The SEC did not allege that any of CSC’s clients were harmed as a result of the firm’s violations. Without CSC’s admitting or denying the SEC’s findings, the broker-dealer was censured and ordered to pay a $100,000 civil penalty, and each of the two principals was censured and ordered to pay a $25,000 civil penalty.
Commercial General Liability Insurance Covers Cyber Incident
On April 11, 2016, in an unpublished opinion,1 the U.S. Court of Appeals for the Fourth Circuit affirmed a federal district court ruling that Travelers Indemnity Company of America (“Travelers”) must defend its insured, Portal Healthcare Solutions, LLC (“Portal”), against a putative class action under Portal’s commercial general liability (“CGL”) policies.
Portal specialized in the electronic safekeeping of medical records, and Travelers issued Portal two substantially identical CGL policies in 2012 and 2013 that included an “advertising injury” section covering claims based on injury arising from the “electronic publication of material that . . . gives unreasonable publicity to a person’s private life” or “discloses information about a person’s private life.” The putative class-action complaint alleged that Portal had published the two plaintiffs’ medical records on the Internet, based on the plaintiffs’ finding their own records when they searched for their names on the Internet.
Travelers unsuccessfully argued that its CGL policies did not cover the conduct alleged in the class action complaint, arguing that the records made accessible by online searching did not constitute “publication” nor give “publicity” about a person’s private life (because only the patients viewed their own records).

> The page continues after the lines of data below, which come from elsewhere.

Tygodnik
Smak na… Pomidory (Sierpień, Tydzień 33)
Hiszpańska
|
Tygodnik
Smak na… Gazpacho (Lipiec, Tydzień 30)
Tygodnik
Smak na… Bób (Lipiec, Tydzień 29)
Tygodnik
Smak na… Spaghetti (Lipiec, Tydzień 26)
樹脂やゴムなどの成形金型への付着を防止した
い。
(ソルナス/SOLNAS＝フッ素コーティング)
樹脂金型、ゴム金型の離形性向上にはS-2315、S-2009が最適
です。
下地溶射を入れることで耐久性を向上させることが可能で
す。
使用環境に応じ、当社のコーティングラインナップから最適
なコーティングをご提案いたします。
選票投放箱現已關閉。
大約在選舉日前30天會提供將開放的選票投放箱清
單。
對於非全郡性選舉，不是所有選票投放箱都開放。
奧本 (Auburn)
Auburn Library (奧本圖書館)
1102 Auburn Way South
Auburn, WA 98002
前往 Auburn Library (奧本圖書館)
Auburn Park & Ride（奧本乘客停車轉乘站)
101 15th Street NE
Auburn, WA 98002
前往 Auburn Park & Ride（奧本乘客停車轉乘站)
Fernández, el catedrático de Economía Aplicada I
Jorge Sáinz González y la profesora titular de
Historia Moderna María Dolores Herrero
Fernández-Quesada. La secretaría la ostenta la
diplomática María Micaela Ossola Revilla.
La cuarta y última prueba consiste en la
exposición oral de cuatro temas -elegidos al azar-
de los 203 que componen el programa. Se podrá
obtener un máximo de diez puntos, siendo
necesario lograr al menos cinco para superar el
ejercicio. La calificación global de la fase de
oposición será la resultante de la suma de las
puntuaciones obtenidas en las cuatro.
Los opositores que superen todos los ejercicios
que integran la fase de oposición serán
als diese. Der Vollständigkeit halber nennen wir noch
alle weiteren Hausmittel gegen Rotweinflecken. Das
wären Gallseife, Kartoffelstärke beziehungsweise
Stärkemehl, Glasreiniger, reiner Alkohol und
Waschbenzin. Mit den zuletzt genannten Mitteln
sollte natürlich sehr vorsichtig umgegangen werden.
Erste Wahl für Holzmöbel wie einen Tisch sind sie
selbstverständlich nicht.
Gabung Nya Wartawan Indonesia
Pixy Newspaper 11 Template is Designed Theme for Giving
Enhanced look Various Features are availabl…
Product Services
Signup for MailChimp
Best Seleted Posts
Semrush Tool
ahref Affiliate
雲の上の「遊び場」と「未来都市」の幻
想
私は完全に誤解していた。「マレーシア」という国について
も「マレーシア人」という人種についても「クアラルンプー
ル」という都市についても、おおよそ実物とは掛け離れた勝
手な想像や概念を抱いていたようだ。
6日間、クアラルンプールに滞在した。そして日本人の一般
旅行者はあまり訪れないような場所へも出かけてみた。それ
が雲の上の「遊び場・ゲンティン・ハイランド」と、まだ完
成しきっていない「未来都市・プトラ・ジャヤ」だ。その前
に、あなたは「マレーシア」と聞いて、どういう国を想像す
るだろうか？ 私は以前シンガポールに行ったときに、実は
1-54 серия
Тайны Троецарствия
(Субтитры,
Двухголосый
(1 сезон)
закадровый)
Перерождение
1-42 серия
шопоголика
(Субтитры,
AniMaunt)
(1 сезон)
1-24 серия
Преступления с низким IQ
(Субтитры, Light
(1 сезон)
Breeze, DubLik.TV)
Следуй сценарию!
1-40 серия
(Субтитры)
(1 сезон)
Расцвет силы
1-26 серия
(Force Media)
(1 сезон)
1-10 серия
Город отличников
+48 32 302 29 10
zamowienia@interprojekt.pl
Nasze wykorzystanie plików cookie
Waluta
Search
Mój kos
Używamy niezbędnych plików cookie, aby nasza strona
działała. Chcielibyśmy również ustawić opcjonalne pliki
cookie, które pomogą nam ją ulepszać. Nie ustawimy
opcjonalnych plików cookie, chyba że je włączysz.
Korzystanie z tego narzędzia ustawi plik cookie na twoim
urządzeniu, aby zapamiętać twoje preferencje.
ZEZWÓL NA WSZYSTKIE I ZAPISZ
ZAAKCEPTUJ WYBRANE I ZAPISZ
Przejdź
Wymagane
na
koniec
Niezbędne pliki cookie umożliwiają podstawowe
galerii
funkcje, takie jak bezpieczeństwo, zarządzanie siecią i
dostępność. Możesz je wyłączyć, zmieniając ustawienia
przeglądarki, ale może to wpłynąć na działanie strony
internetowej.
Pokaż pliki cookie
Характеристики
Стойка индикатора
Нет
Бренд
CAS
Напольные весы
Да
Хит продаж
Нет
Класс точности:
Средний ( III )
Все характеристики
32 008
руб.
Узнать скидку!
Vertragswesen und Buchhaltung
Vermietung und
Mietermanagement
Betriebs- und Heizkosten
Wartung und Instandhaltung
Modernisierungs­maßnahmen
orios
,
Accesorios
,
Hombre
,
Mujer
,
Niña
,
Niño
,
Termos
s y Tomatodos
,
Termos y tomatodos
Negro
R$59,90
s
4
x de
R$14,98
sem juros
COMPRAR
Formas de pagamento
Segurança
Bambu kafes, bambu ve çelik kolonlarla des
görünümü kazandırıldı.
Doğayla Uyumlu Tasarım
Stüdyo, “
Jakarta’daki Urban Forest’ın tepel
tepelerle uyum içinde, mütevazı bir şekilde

Increasingly, CGL policies expressly exclude claims based upon data breaches and, in general, CGL policies are not a substitute for specialty cyber-risk and technology E&O policies. Nevertheless, the Fourth Circuit’s opinion highlights that there may be cyber-risk coverage under an existing CGL policy. For an insured to maximize its coverage across its insurance portfolio, it may be worthwhile to consider whether existing CGL coverage and other traditional coverage apply to cyber-risk incidents. The opinion also underscores the importance of understanding any changes to existing CGL policies that may have the effect of eliminating cyber-risk coverage.